WHAT THE TASK ASKS
The data below must be repeated exactly. Leave nothing out.

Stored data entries
[Start of section]
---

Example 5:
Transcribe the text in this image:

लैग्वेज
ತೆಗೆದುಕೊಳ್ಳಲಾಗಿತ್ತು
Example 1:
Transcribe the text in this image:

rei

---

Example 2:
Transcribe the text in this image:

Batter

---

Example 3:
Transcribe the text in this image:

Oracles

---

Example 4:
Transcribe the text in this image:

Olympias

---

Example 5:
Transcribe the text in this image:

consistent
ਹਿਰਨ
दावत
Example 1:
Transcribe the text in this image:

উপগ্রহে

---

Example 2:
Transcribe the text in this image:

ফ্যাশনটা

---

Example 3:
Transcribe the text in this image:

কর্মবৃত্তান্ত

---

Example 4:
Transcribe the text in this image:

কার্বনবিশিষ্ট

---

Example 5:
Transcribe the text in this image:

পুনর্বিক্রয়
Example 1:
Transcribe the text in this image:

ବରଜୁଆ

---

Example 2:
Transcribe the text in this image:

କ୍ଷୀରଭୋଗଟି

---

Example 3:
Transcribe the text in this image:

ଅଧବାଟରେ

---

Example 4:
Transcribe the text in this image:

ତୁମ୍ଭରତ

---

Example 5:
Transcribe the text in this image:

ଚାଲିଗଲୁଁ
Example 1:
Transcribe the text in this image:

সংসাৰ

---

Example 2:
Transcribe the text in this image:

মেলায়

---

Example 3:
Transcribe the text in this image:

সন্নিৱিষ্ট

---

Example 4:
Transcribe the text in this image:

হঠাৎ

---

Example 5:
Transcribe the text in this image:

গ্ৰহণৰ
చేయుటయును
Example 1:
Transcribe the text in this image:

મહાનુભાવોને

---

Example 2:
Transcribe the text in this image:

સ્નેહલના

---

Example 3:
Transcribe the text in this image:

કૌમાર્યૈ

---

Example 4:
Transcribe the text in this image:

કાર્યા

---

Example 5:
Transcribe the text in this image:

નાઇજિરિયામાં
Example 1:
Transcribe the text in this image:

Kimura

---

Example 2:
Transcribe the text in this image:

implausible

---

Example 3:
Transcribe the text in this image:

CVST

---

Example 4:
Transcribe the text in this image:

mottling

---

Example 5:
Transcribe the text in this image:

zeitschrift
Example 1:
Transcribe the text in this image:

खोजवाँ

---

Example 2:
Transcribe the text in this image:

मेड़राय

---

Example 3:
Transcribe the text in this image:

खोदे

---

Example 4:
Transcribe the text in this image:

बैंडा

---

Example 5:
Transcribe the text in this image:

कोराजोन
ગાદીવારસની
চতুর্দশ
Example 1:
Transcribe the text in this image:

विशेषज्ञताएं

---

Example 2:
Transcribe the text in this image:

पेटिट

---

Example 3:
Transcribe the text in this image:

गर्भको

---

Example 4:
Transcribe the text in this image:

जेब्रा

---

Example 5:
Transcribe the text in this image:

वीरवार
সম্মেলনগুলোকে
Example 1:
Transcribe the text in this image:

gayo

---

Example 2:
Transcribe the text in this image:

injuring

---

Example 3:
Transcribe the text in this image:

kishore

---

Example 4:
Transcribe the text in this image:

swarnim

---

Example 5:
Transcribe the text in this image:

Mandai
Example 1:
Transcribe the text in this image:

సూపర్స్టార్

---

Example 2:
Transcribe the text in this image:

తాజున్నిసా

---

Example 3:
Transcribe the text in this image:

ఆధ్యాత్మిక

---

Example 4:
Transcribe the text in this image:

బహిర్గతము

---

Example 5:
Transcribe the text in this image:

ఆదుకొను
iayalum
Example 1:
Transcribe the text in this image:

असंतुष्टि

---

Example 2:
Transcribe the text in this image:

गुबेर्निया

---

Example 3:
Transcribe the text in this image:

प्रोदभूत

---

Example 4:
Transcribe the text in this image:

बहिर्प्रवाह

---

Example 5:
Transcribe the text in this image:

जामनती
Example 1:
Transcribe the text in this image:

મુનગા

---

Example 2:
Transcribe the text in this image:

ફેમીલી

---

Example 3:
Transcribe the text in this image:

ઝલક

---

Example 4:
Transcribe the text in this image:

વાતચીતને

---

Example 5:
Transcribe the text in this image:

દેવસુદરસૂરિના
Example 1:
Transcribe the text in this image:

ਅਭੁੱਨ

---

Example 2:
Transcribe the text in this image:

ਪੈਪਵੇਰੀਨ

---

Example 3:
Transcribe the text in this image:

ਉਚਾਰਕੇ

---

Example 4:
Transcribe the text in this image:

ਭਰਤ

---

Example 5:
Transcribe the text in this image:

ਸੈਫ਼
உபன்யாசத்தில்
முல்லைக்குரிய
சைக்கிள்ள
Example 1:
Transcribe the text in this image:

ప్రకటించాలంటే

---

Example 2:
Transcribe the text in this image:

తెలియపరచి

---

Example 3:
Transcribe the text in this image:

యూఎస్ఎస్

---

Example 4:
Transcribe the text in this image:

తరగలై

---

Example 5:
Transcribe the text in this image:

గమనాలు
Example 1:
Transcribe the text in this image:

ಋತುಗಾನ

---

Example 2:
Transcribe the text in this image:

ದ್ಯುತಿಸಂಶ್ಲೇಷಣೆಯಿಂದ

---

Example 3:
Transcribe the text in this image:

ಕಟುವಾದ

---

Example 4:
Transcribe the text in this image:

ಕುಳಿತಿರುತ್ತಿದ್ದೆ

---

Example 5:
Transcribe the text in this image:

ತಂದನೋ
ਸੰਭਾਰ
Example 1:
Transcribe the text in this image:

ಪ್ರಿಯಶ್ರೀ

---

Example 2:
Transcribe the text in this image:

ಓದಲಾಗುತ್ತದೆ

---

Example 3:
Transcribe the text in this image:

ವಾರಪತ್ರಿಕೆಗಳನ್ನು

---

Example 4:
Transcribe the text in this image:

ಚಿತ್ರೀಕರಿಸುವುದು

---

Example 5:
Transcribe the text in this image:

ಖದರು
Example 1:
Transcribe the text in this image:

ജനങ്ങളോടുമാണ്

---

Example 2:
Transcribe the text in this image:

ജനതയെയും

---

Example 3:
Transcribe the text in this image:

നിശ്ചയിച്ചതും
[End of section]
TASK OUTPUT
---

Example 5:
Transcribe the text in this image:

लैग्वेज
ತೆಗೆದುಕೊಳ್ಳಲಾಗಿತ್ತು
Example 1:
Transcribe the text in this image:

rei

---

Example 2:
Transcribe the text in this image:

Batter

---

Example 3:
Transcribe the text in this image:

Oracles

---

Example 4:
Transcribe the text in this image:

Olympias

---

Example 5:
Transcribe the text in this image:

consistent
ਹਿਰਨ
दावत
Example 1:
Transcribe the text in this image:

উপগ্রহে

---

Example 2:
Transcribe the text in this image:

ফ্যাশনটা

---

Example 3:
Transcribe the text in this image:

কর্মবৃত্তান্ত

---

Example 4:
Transcribe the text in this image:

কার্বনবিশিষ্ট

---

Example 5:
Transcribe the text in this image:

পুনর্বিক্রয়
Example 1:
Transcribe the text in this image:

ବରଜୁଆ

---

Example 2:
Transcribe the text in this image:

କ୍ଷୀରଭୋଗଟି

---

Example 3:
Transcribe the text in this image:

ଅଧବାଟରେ

---

Example 4:
Transcribe the text in this image:

ତୁମ୍ଭରତ

---

Example 5:
Transcribe the text in this image:

ଚାଲିଗଲୁଁ
Example 1:
Transcribe the text in this image:

সংসাৰ

---

Example 2:
Transcribe the text in this image:

মেলায়

---

Example 3:
Transcribe the text in this image:

সন্নিৱিষ্ট

---

Example 4:
Transcribe the text in this image:

হঠাৎ

---

Example 5:
Transcribe the text in this image:

গ্ৰহণৰ
చేయుటయును
Example 1:
Transcribe the text in this image:

મહાનુભાવોને

---

Example 2:
Transcribe the text in this image:

સ્નેહલના

---

Example 3:
Transcribe the text in this image:

કૌમાર્યૈ

---

Example 4:
Transcribe the text in this image:

કાર્યા

---

Example 5:
Transcribe the text in this image:

નાઇજિરિયામાં
Example 1:
Transcribe the text in this image:

Kimura

---

Example 2:
Transcribe the text in this image:

implausible

---

Example 3:
Transcribe the text in this image:

CVST

---

Example 4:
Transcribe the text in this image:

mottling

---

Example 5:
Transcribe the text in this image:

zeitschrift
Example 1:
Transcribe the text in this image:

खोजवाँ

---

Example 2:
Transcribe the text in this image:

मेड़राय

---

Example 3:
Transcribe the text in this image:

खोदे

---

Example 4:
Transcribe the text in this image:

बैंडा

---

Example 5:
Transcribe the text in this image:

कोराजोन
ગાદીવારસની
চতুর্দশ
Example 1:
Transcribe the text in this image:

विशेषज्ञताएं

---

Example 2:
Transcribe the text in this image:

पेटिट

---

Example 3:
Transcribe the text in this image:

गर्भको

---

Example 4:
Transcribe the text in this image:

जेब्रा

---

Example 5:
Transcribe the text in this image:

वीरवार
সম্মেলনগুলোকে
Example 1:
Transcribe the text in this image:

gayo

---

Example 2:
Transcribe the text in this image:

injuring

---

Example 3:
Transcribe the text in this image:

kishore

---

Example 4:
Transcribe the text in this image:

swarnim

---

Example 5:
Transcribe the text in this image:

Mandai
Example 1:
Transcribe the text in this image:

సూపర్స్టార్

---

Example 2:
Transcribe the text in this image:

తాజున్నిసా

---

Example 3:
Transcribe the text in this image:

ఆధ్యాత్మిక

---

Example 4:
Transcribe the text in this image:

బహిర్గతము

---

Example 5:
Transcribe the text in this image:

ఆదుకొను
iayalum
Example 1:
Transcribe the text in this image:

असंतुष्टि

---

Example 2:
Transcribe the text in this image:

गुबेर्निया

---

Example 3:
Transcribe the text in this image:

प्रोदभूत

---

Example 4:
Transcribe the text in this image:

बहिर्प्रवाह

---

Example 5:
Transcribe the text in this image:

जामनती
Example 1:
Transcribe the text in this image:

મુનગા

---

Example 2:
Transcribe the text in this image:

ફેમીલી

---

Example 3:
Transcribe the text in this image:

ઝલક

---

Example 4:
Transcribe the text in this image:

વાતચીતને

---

Example 5:
Transcribe the text in this image:

દેવસુદરસૂરિના
Example 1:
Transcribe the text in this image:

ਅਭੁੱਨ

---

Example 2:
Transcribe the text in this image:

ਪੈਪਵੇਰੀਨ

---

Example 3:
Transcribe the text in this image:

ਉਚਾਰਕੇ

---

Example 4:
Transcribe the text in this image:

ਭਰਤ

---

Example 5:
Transcribe the text in this image:

ਸੈਫ਼
உபன்யாசத்தில்
முல்லைக்குரிய
சைக்கிள்ள
Example 1:
Transcribe the text in this image:

ప్రకటించాలంటే

---

Example 2:
Transcribe the text in this image:

తెలియపరచి

---

Example 3:
Transcribe the text in this image:

యూఎస్ఎస్

---

Example 4:
Transcribe the text in this image:

తరగలై

---

Example 5:
Transcribe the text in this image:

గమనాలు
Example 1:
Transcribe the text in this image:

ಋತುಗಾನ

---

Example 2:
Transcribe the text in this image:

ದ್ಯುತಿಸಂಶ್ಲೇಷಣೆಯಿಂದ

---

Example 3:
Transcribe the text in this image:

ಕಟುವಾದ

---

Example 4:
Transcribe the text in this image:

ಕುಳಿತಿರುತ್ತಿದ್ದೆ

---

Example 5:
Transcribe the text in this image:

ತಂದನೋ
ਸੰਭਾਰ
Example 1:
Transcribe the text in this image:

ಪ್ರಿಯಶ್ರೀ

---

Example 2:
Transcribe the text in this image:

ಓದಲಾಗುತ್ತದೆ

---

Example 3:
Transcribe the text in this image:

ವಾರಪತ್ರಿಕೆಗಳನ್ನು

---

Example 4:
Transcribe the text in this image:

ಚಿತ್ರೀಕರಿಸುವುದು

---

Example 5:
Transcribe the text in this image:

ಖದರು
Example 1:
Transcribe the text in this image:

ജനങ്ങളോടുമാണ്

---

Example 2:
Transcribe the text in this image:

ജനതയെയും

---

Example 3:
Transcribe the text in this image:

നിശ്ചയിച്ചതും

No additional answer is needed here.